Request ->
In the entries below, can you pull out word for word every line from the one containing "If you're looking" down to and including the one containing "Integration Patterns](http://bit.ly/db-rmq-eip) book"?

Entries supplied ->
§

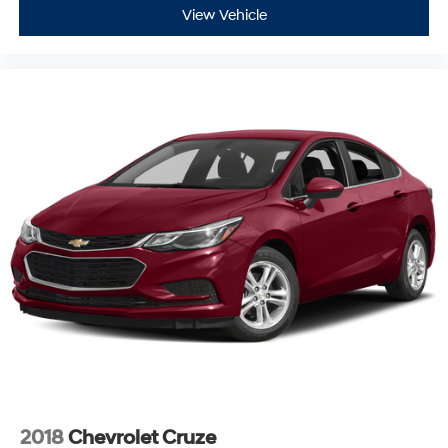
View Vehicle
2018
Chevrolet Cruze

§

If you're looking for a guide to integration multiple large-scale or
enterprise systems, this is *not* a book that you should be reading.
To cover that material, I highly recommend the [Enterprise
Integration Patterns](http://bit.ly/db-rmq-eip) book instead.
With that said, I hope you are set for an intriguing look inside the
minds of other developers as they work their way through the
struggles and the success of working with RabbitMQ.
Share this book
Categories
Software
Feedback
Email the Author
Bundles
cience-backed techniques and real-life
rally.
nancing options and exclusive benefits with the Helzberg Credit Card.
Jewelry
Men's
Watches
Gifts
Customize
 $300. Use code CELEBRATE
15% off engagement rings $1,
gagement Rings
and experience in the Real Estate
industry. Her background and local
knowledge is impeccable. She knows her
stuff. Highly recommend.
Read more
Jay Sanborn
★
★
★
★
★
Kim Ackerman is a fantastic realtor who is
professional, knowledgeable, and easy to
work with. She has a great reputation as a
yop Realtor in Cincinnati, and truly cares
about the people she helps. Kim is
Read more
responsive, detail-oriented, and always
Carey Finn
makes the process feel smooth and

§

Result ->
If you're looking for a guide to integration multiple large-scale or
enterprise systems, this is *not* a book that you should be reading.
To cover that material, I highly recommend the [Enterprise
Integration Patterns](http://bit.ly/db-rmq-eip) book instead.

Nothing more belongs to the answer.